§ **Activity**: Print every record exactly, omitting all pictures.
"""
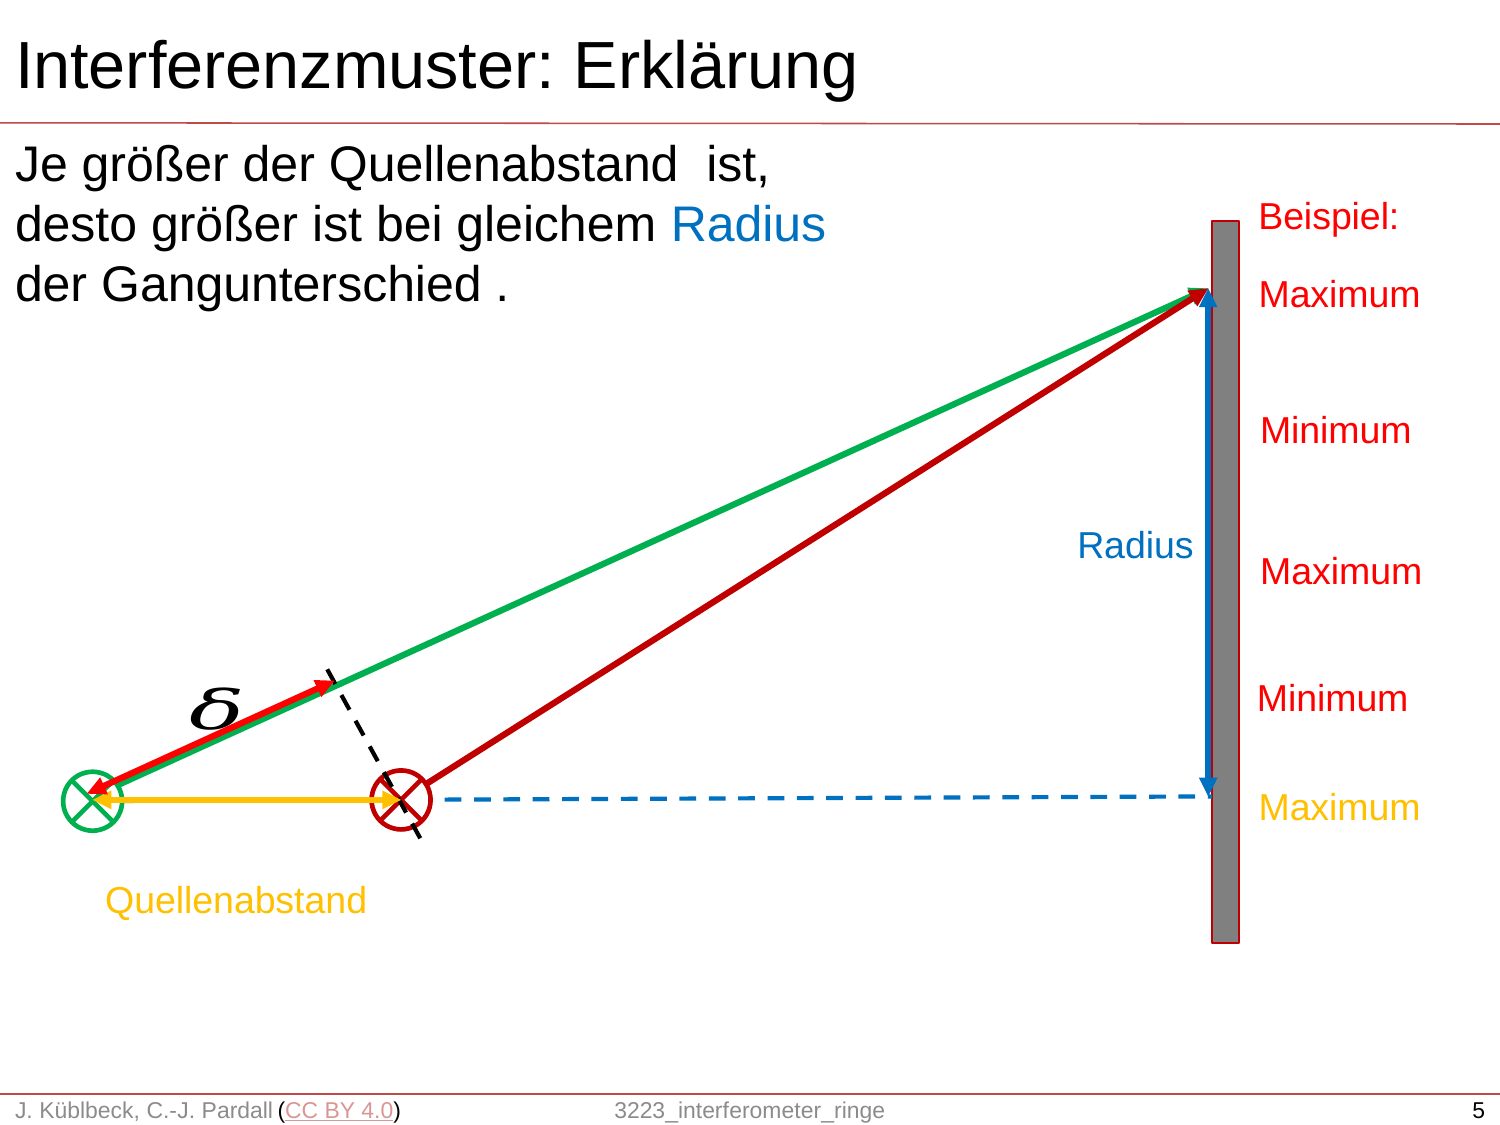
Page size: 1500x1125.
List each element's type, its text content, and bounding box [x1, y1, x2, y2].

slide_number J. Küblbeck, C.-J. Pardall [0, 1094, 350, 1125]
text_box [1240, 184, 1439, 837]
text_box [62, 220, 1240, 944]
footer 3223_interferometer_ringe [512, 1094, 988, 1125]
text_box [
"""
§ **Your response**:
Page size: 1500x1125.
List each element's type, its text content, and bounding box [x1, y1, x2, y2].

slide_number J. Küblbeck, C.-J. Pardall [0, 1094, 350, 1125]
text_box [1240, 184, 1439, 837]
text_box [62, 220, 1240, 944]
footer 3223_interferometer_ringe [512, 1094, 988, 1125]
text_box [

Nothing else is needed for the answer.